Urban unemployment in Latin America will hit 7% this year, growing 0.5 percent point from last year’s 6.5% rate, the International Labour Organization (ILO) and the Economic Commission for Latin America and the Caribbean (ECLAC) said in a joint report — a drop linked to the region’s lower growth.
“The evolution of labor markets in Latin America and the Caribbean during 2016 will generally be negative, due to forecasts for a more deteriorated macroeconomic context and growth levels than last year and to the weakening of some employment indicators,” the report reads.
After six years without any increase, unemployment started growing in Latin America in 2015, going from six percent in 2014 to 6.5% last year. The trend is now set to continue this year, ECLAC and ILO agreed.
The United Nations organizations point out in a new edition of Employment Situation in Latin America and the Caribbean that these factors, especially the low dynamism in job creation, will likely lead to an increase in urban unemployment.
“The process of continuous improvement of labor indicators that benefitted the region during much of the last 15 years halted in a more unfavorable global macroeconomic context,” Alicia Bárcena, Executive Secretary of ECLAC, and José Manuel Salazar, Regional Director of ILO for Latin America and the Caribbean, stated in the document’s foreword.
“This underscores the importance of taking measures not only to mitigate the effects of the crisis in the short term, but also to tackle the gaps and lags over the longer term, such as scarce productive diversification, productivity gaps, high informality and inequality,” they added.
The report provides an overview of the performance of Latin American and Caribbean labor markets in 2015. It indicates that, mainly as a result of a slight contraction in regional gross GDP, that year the average unemployment rate recorded its first increase since 2009.
That increase was produced by greater numbers of job seekers entering the labor market compared to previous years, who did not find the necessary quantity of jobs due to the weak creation of salaried employment—which reflects the low dynamism of economic activity, the study adds.
In addition, at a regional level job quality deteriorated because, in light of the dearth of sufficient salaried positions, self-employment expanded and was generally of lower quality.
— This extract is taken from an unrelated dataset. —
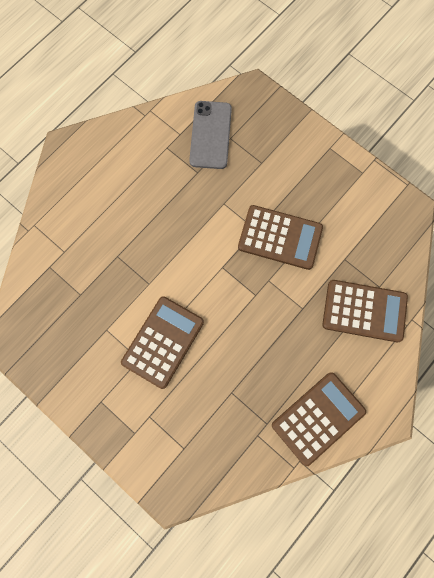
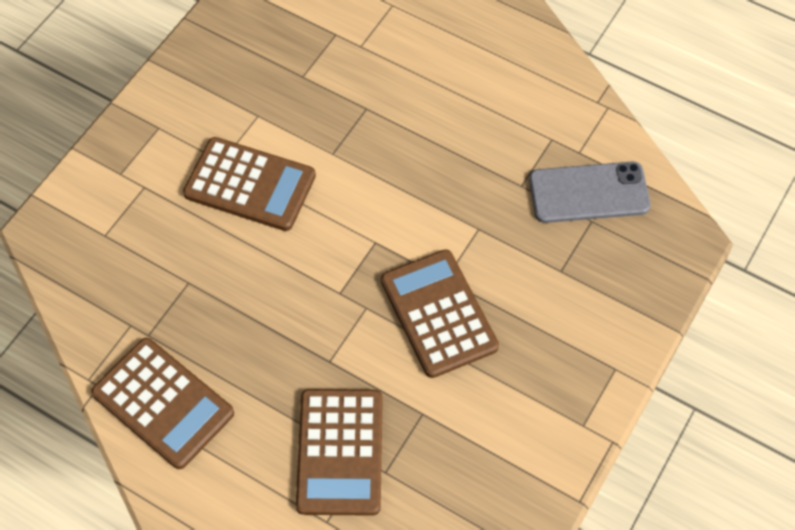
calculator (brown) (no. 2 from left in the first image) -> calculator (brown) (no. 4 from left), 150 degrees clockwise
According to the document, the weakness in job creation in 2015 was manifested in the third consecutive annual decline in the employment rate (by 0.4 percentage points), which implied a reduction in the number of wage income earners per household. This fall in income has played an important role in the estimated poverty increase for 2015 (to 29.2% of the region’s inhabitants, according to ECLAC’s latest projections).
Nevertheless, ECLAC and ILO stress that the deterioration of employment and unemployment indicators is not a widespread phenomenon in the region.
In 2015, the unemployment rate increased in just seven of 19 Latin American and Caribbean countries, while in nine others it fell and in the remaining three it held steady.
In general, in Central American countries, Mexico, the Dominican Republic and the Caribbean nations the labour market’s evolution was more favourable than in South America, whose performance was affected by the impact of the external context on its economic activity and inflation, among other factors.